Brady built a mansion known as "Arlington" that was patterned after the ancestral home of the Lee family in Virginia. It later became known as Brady Mansion. The mansion was bought by former NFL first-round draft pick and Tulsa native, Felix Jones, in 2016 and is now known as Skyline Mansion. It can be seen on the cover of Fire in Little Africa, a groundbreaking album released in May 2021 on Motown's sub-label Black Forum. The album consists of original material that was written and recorded by a collective of Oklahoma hip hop artists to commemorate the 100th anniversary of the Tulsa race massacre, which W. Tate Brady took part in organizing, and was recorded over a five-day period in March 2020. Studios were set up at the Greenwood Cultural Center and at the Skyline Mansion.

In September 2017, the Brady Arts District Business Association voted to change the name of the district, north of downtown, to the Tulsa Arts District in order to completely sever ties with the street's original namesake.

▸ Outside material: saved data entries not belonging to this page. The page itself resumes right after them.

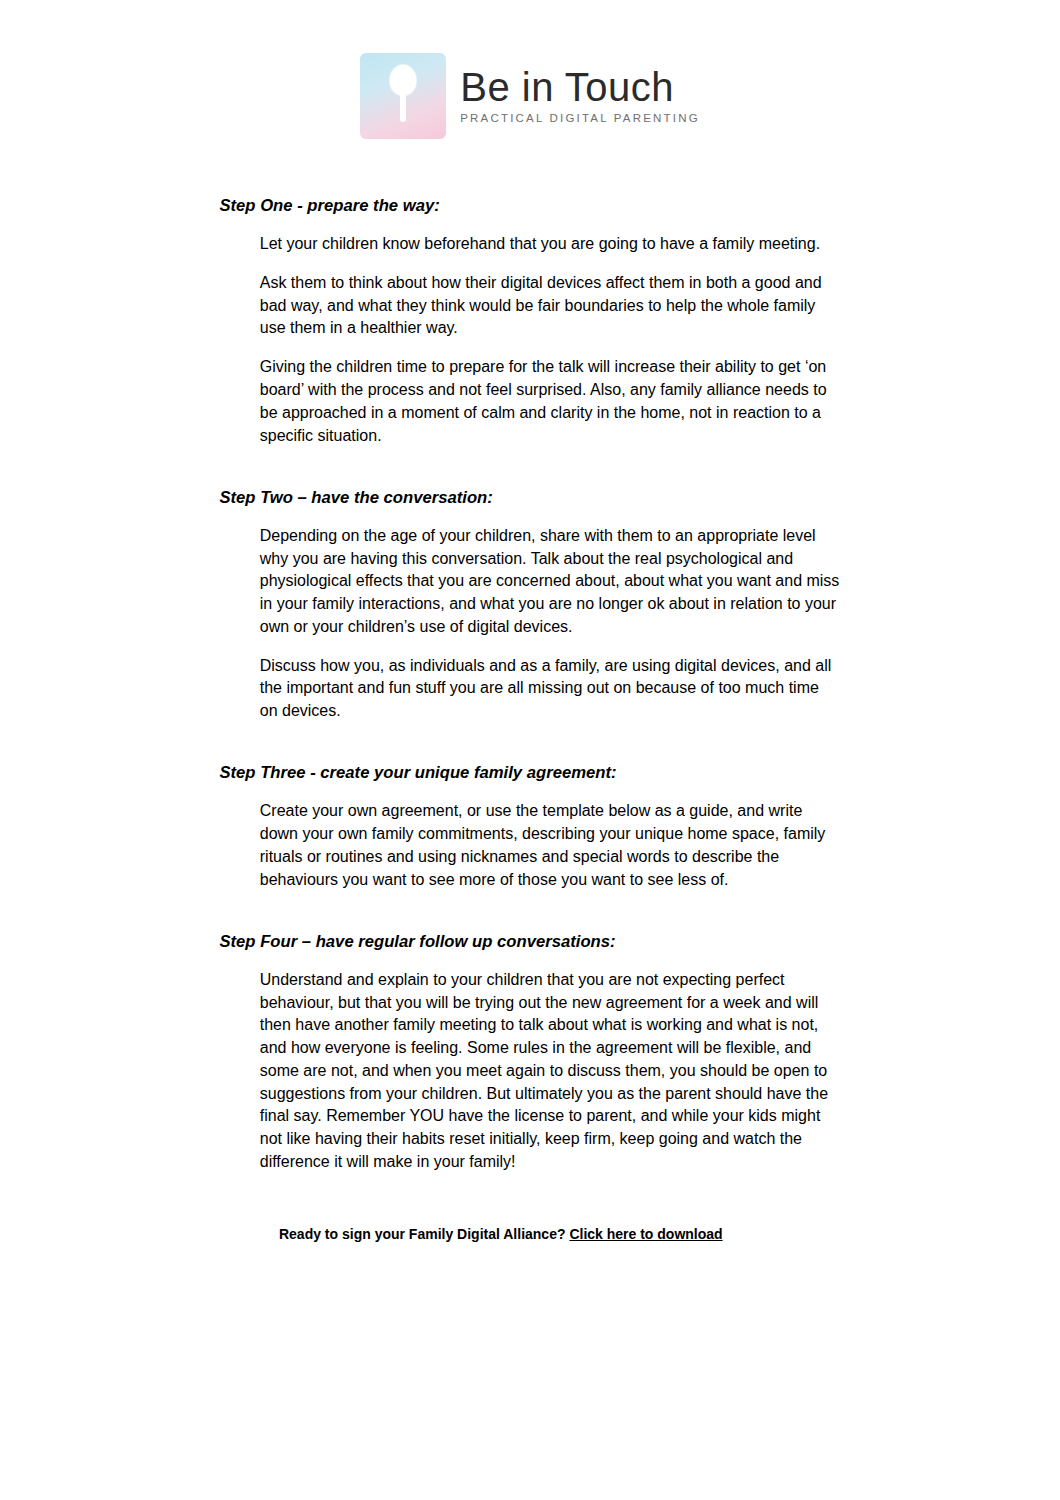Be in Touch
Practical Digital Parenting
Step One - prepare the way:
Let your children know beforehand that you are going to have a family meeting.
Ask them to think about how their digital devices affect them in both a good and bad way, and what they think would be fair boundaries to help the whole family use them in a healthier way.
Giving the children time to prepare for the talk will increase their ability to get ‘on board’ with the process and not feel surprised. Also, any family alliance needs to be approached in a moment of calm and clarity in the home, not in reaction to a specific situation.
Step Two – have the conversation:
Depending on the age of your children, share with them to an appropriate level why you are having this conversation. Talk about the real psychological and physiological effects that you are concerned about, about what you want and miss in your family interactions, and what you are no longer ok about in relation to your own or your children’s use of digital devices.
Discuss how you, as individuals and as a family, are using digital devices, and all the important and fun stuff you are all missing out on because of too much time on devices.
Step Three - create your unique family agreement:
Create your own agreement, or use the template below as a guide, and write down your own family commitments, describing your unique home space, family rituals or routines and using nicknames and special words to describe the behaviours you want to see more of those you want to see less of.
Step Four – have regular follow up conversations:
Understand and explain to your children that you are not expecting perfect behaviour, but that you will be trying out the new agreement for a week and will then have another family meeting to talk about what is working and what is not, and how everyone is feeling. Some rules in the agreement will be flexible, and some are not, and when you meet again to discuss them, you should be open to suggestions from your children. But ultimately you as the parent should have the final say. Remember YOU have the license to parent, and while your kids might not like having their habits reset initially, keep firm, keep going and watch the difference it will make in your family!
Ready to sign your Family Digital Alliance? Click here to download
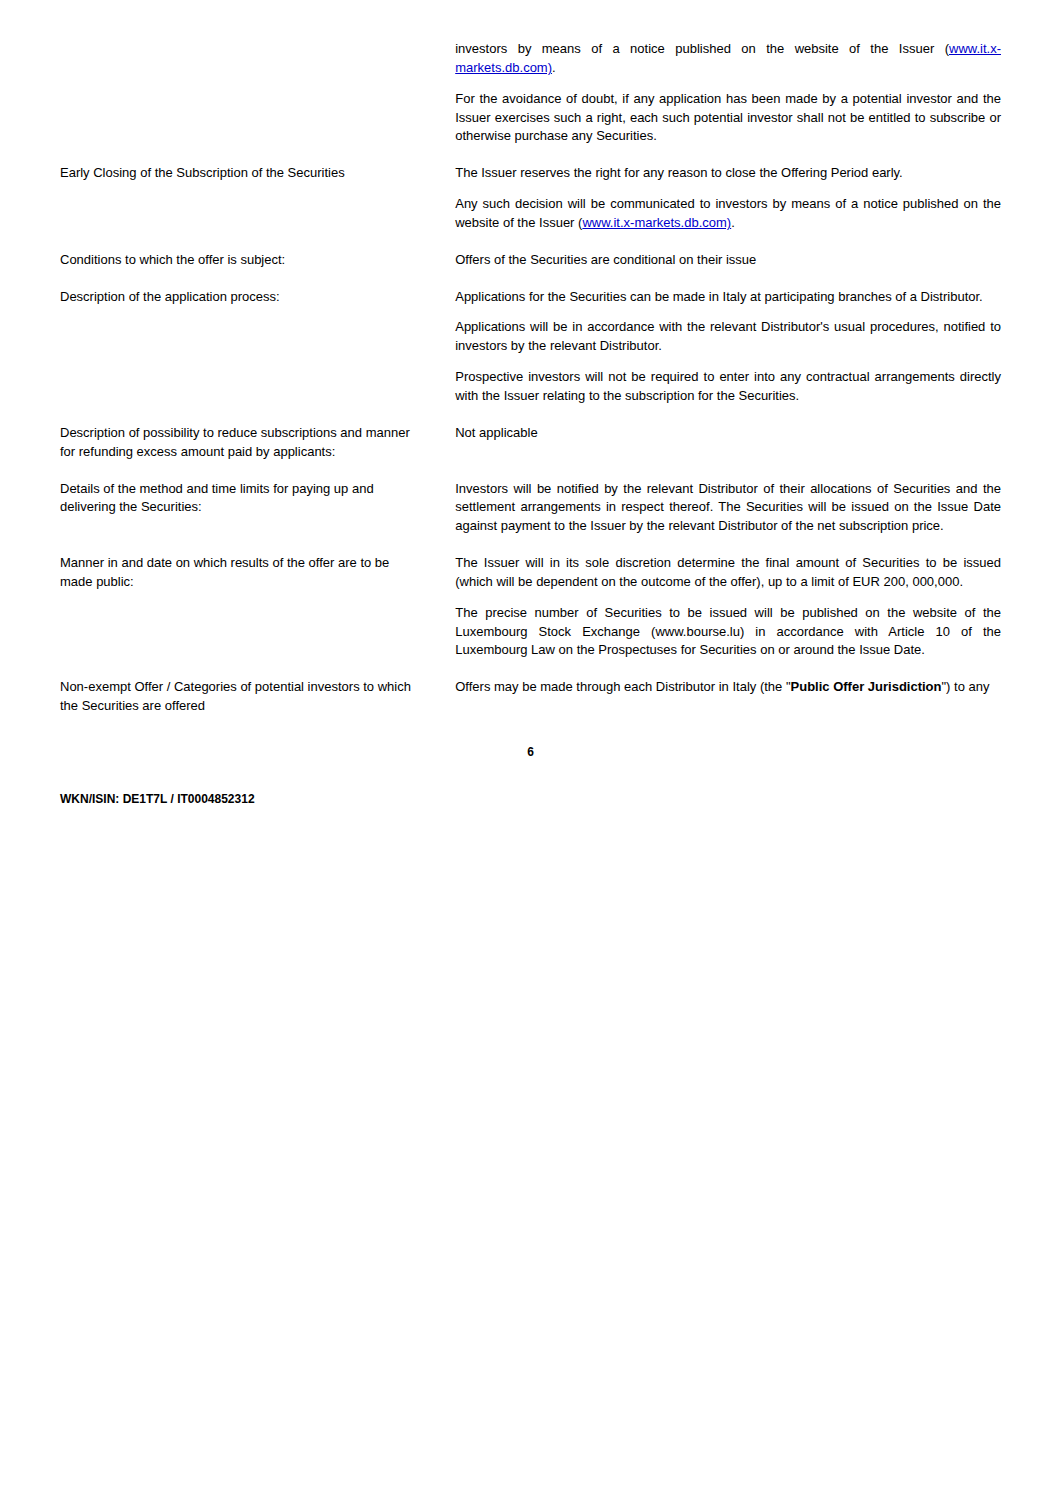| | investors by means of a notice published on the website of the Issuer ( www.it.x-markets.db.com) . For the avoidance of doubt, if any application has been made by a potential investor and the Issuer exercises such a right, each such potential investor shall not be entitled to subscribe or otherwise purchase any Securities. |
| Early Closing of the Subscription of the Securities | The Issuer reserves the right for any reason to close the Offering Period early. Any such decision will be communicated to investors by means of a notice published on the website of the Issuer ( www.it.x-markets.db.com) . |
| Conditions to which the offer is subject: | Offers of the Securities are conditional on their issue |
| Description of the application process: | Applications for the Securities can be made in Italy at participating branches of a Distributor. Applications will be in accordance with the relevant Distributor's usual procedures, notified to investors by the relevant Distributor. Prospective investors will not be required to enter into any contractual arrangements directly with the Issuer relating to the subscription for the Securities. |
| Description of possibility to reduce subscriptions and manner for refunding excess amount paid by applicants: | Not applicable |
| Details of the method and time limits for paying up and delivering the Securities: | Investors will be notified by the relevant Distributor of their allocations of Securities and the settlement arrangements in respect thereof. The Securities will be issued on the Issue Date against payment to the Issuer by the relevant Distributor of the net subscription price. |
| Manner in and date on which results of the offer are to be made public: | The Issuer will in its sole discretion determine the final amount of Securities to be issued (which will be dependent on the outcome of the offer), up to a limit of EUR 200, 000,000. The precise number of Securities to be issued will be published on the website of the Luxembourg Stock Exchange (www.bourse.lu) in accordance with Article 10 of the Luxembourg Law on the Prospectuses for Securities on or around the Issue Date. |
| Non-exempt Offer / Categories of potential investors to which the Securities are offered | Offers may be made through each Distributor in Italy (the " Public Offer Jurisdiction ") to any |
6
WKN/ISIN: DE1T7L / IT0004852312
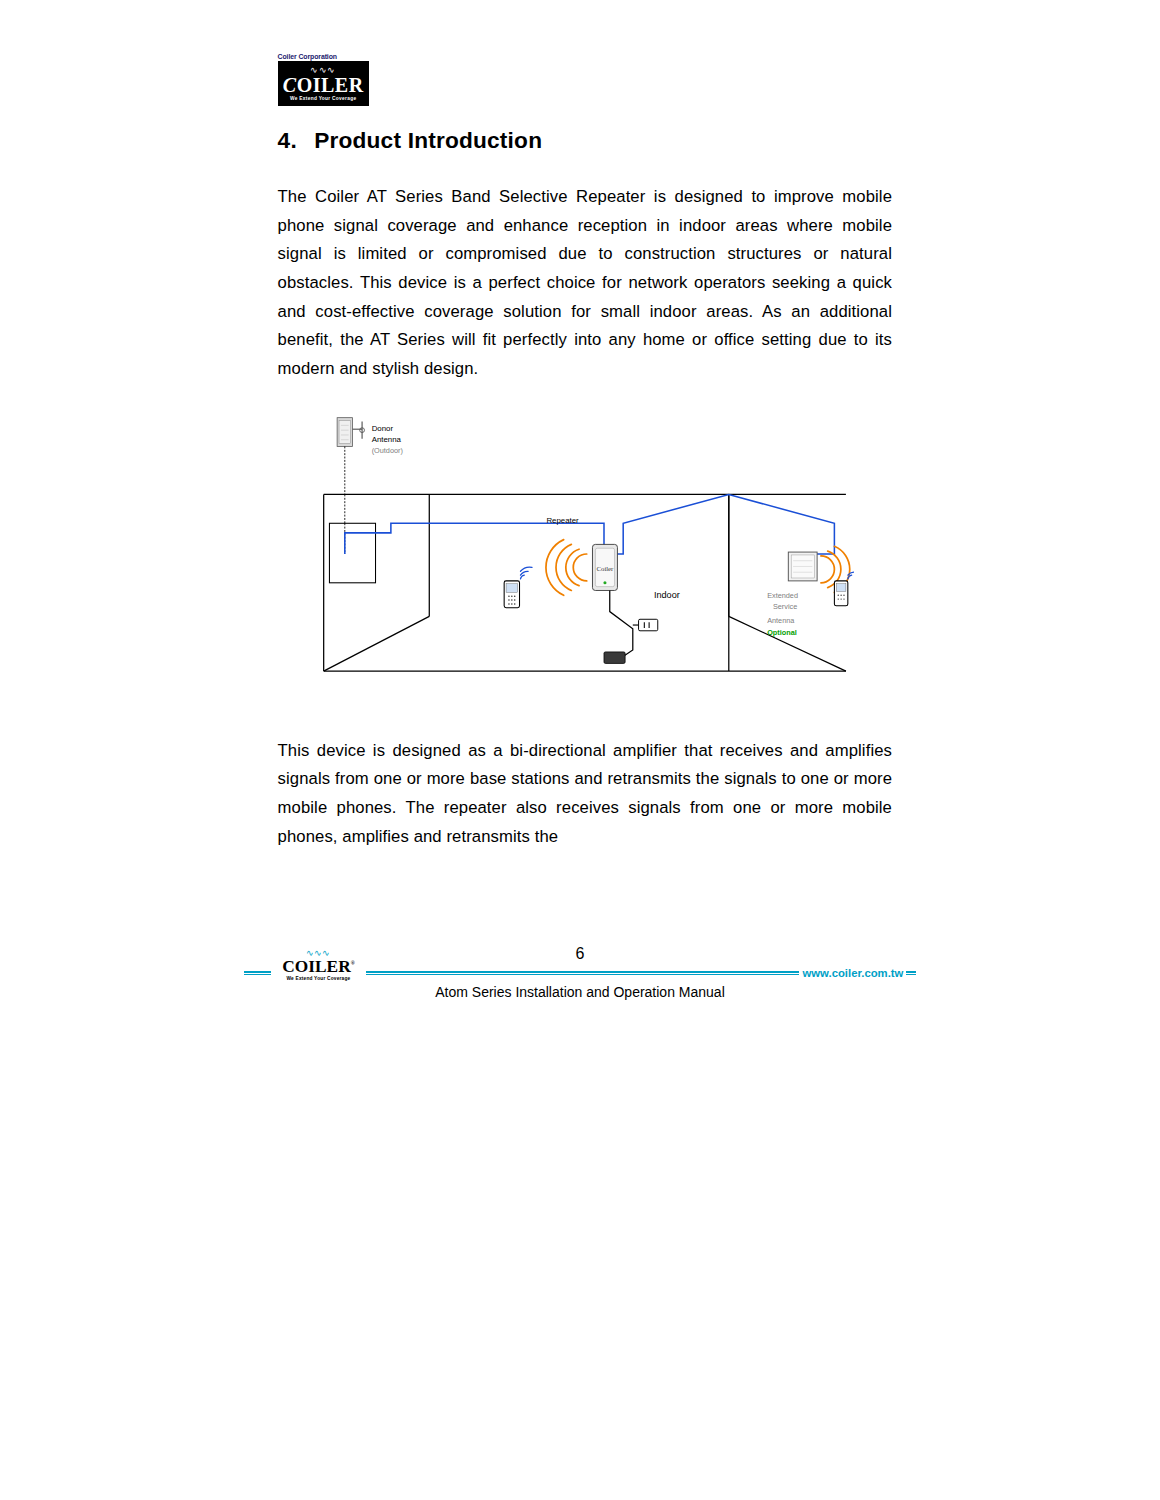Coiler Corporation
∿∿∿
COILER
We Extend Your Coverage
4. Product Introduction
The Coiler AT Series Band Selective Repeater is designed to improve mobile phone signal coverage and enhance reception in indoor areas where mobile signal is limited or compromised due to construction structures or natural obstacles. This device is a perfect choice for network operators seeking a quick and cost-effective coverage solution for small indoor areas. As an additional benefit, the AT Series will fit perfectly into any home or office setting due to its modern and stylish design.
Donor Antenna (Outdoor) Repeater Coiler Indoor Extended Service Antenna Optional
This device is designed as a bi-directional amplifier that receives and amplifies signals from one or more base stations and retransmits the signals to one or more mobile phones. The repeater also receives signals from one or more mobile phones, amplifies and retransmits the
6
∿∿∿
COILER®
We Extend Your Coverage
Atom Series Installation and Operation Manual
www.coiler.com.tw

In 2018, the Tulsa City Council voted to rename "Mathew Brady Street" to "Reconciliation Way". On December 6, 2018, the Brady Theater (formerly Tulsa Convention Hall and Tulsa Municipal Theater) announced that it is changing its name to The Tulsa Theater in 2019.

In September 2021, Brady Heights voted to rename itself "The Heights."

===Monuments===
Tate Brady formerly had a star bearing his name outside the Cain's Ballroom (Brady had the original building built as a garage) until 2020 when the owners had the star removed.